De son côté, Roland Koch, ministre-président du Land, a axé sa courte campagne sur la délinquance juvénile. L'agression d'un retraité allemand par deux jeunes d'origine étrangère dans le métro de Munich, qui avait choqué le pays, a servi les thèses du dirigeant de la CDU, qui devait dans la foulée lancer ses propositions telles que le renvoi sans délai des jeunes étrangers délinquants dans leur pays. Un discours aux relents racistes qui a cependant tourné au flop.

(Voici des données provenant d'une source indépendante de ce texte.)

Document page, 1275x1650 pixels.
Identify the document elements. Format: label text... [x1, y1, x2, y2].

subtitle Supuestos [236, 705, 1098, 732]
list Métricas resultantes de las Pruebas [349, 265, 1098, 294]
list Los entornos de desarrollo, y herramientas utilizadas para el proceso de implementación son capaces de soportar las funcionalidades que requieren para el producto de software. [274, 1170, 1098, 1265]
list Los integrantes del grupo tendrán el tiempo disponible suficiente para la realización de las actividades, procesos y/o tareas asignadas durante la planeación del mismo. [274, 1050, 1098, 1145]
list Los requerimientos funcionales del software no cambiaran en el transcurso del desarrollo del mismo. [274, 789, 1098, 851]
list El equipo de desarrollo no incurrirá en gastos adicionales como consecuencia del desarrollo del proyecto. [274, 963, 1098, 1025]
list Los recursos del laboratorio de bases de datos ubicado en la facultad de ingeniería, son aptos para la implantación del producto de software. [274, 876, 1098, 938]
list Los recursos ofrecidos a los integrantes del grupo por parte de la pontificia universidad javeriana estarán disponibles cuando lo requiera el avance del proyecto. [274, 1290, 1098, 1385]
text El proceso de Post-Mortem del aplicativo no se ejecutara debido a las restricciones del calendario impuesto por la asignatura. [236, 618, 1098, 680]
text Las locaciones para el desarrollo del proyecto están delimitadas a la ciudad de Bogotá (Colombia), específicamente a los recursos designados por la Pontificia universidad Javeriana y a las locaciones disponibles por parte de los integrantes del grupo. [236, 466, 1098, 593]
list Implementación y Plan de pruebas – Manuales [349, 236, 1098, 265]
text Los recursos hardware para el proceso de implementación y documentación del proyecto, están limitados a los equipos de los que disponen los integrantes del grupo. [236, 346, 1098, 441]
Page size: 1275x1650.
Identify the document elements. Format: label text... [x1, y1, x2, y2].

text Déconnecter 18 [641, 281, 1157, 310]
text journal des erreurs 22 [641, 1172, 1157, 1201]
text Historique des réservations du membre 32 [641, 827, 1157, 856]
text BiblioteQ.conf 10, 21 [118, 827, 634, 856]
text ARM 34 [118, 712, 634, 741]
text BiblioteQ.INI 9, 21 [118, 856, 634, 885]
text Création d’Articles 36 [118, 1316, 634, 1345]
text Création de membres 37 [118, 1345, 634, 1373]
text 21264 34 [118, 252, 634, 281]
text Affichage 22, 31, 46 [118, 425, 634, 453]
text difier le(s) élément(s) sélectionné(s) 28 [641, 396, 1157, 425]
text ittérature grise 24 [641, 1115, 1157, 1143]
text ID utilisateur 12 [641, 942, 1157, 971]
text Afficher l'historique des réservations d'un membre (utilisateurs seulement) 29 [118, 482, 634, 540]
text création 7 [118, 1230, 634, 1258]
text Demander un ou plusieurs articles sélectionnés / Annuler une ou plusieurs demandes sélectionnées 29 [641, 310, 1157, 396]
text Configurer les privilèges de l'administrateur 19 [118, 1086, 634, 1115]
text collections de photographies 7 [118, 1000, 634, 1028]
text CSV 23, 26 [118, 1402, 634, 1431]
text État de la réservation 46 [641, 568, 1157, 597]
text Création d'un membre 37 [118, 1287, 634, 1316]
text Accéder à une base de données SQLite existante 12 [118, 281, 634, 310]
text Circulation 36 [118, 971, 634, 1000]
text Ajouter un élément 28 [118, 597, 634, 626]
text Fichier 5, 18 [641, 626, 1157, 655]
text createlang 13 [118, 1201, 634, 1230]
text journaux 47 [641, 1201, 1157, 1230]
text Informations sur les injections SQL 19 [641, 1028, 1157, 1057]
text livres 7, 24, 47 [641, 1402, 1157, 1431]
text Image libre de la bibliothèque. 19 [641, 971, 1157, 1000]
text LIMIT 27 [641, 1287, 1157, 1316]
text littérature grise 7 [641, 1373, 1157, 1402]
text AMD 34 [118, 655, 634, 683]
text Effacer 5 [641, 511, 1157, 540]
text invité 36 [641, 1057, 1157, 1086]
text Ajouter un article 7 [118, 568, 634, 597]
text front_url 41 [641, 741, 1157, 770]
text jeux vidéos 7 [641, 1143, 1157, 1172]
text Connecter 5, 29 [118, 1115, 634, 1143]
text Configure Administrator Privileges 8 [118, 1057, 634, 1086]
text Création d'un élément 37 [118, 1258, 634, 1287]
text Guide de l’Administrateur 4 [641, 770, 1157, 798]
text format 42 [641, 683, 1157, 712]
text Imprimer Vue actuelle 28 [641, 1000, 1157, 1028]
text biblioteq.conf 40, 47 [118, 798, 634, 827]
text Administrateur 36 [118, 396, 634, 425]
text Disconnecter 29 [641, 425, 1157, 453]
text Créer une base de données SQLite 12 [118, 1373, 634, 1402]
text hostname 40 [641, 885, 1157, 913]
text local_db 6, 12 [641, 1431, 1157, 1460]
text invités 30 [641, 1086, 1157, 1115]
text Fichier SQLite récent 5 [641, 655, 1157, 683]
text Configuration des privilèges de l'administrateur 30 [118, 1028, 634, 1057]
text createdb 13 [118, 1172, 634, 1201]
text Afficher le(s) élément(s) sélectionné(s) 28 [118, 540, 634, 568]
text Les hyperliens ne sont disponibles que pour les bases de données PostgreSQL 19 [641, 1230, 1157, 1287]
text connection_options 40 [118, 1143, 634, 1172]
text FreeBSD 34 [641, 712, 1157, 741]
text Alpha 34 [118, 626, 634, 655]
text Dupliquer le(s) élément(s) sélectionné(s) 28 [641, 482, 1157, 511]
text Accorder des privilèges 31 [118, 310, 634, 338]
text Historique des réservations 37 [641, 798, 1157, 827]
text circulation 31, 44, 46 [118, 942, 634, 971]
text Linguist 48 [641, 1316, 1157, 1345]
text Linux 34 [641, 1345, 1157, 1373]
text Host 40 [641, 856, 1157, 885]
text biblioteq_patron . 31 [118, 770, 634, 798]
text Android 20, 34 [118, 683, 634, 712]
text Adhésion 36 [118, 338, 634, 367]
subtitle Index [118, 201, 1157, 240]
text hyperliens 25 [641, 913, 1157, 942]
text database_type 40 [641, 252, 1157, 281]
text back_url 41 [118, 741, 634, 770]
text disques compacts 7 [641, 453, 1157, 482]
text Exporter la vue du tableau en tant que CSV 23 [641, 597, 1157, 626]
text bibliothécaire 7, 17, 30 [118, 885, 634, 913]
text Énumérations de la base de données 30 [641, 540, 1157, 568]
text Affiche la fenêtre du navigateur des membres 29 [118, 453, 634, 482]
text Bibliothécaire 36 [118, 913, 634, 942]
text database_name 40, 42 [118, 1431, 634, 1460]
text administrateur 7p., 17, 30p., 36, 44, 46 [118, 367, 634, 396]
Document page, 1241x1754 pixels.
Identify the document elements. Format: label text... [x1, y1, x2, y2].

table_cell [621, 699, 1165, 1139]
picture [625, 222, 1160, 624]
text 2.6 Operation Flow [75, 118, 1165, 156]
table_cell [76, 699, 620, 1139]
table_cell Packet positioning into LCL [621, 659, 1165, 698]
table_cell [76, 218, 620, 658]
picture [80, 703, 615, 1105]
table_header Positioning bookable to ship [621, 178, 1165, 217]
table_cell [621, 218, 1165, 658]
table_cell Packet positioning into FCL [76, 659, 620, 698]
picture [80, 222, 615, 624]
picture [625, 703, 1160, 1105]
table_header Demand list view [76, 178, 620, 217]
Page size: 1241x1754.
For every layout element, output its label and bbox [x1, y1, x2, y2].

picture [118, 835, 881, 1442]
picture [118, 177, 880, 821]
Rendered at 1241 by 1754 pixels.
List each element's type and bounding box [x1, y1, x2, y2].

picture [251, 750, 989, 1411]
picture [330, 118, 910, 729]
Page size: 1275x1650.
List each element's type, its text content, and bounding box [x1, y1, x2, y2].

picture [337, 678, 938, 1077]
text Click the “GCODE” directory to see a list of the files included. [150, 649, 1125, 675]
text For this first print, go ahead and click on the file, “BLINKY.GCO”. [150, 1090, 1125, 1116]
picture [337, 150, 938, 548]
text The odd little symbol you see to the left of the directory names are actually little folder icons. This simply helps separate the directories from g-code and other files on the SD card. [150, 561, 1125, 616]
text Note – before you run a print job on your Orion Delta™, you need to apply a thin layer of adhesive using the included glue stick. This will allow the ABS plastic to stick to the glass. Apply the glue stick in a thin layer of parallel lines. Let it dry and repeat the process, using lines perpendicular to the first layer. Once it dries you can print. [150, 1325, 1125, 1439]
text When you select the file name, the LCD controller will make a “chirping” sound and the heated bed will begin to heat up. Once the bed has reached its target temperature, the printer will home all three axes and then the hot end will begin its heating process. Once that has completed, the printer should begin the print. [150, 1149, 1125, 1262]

Chez Angela Merkel, l'impatience est grande de revenir à la routine du travail gouvernemental une fois les élections passées. Celle qui préside aussi la CDU a cependant certainement à craindre en cas de défaite de Roland Koch. La clé du scrutin repose chez les néocommunistes qui espèrent entrer au parlement régional hessois. Ce qui pourrait, en cas de vote serré, empêcher les projets d'alliance de la CDU avec son partenaire libéral du FDP. Et laisser un boulevard pour une renaissance de l'attelage SPD-Verts.

Ce qui se joue en Hesse "est aussi une élection pour la politique nationale", a prévenu Roland Koch. "Si nous ne parvenons pas à repousser les assauts des partis de gauche, alors il y aura des conséquences graves en vue de l'année 2009", avec les élections générales prévues à l'automne.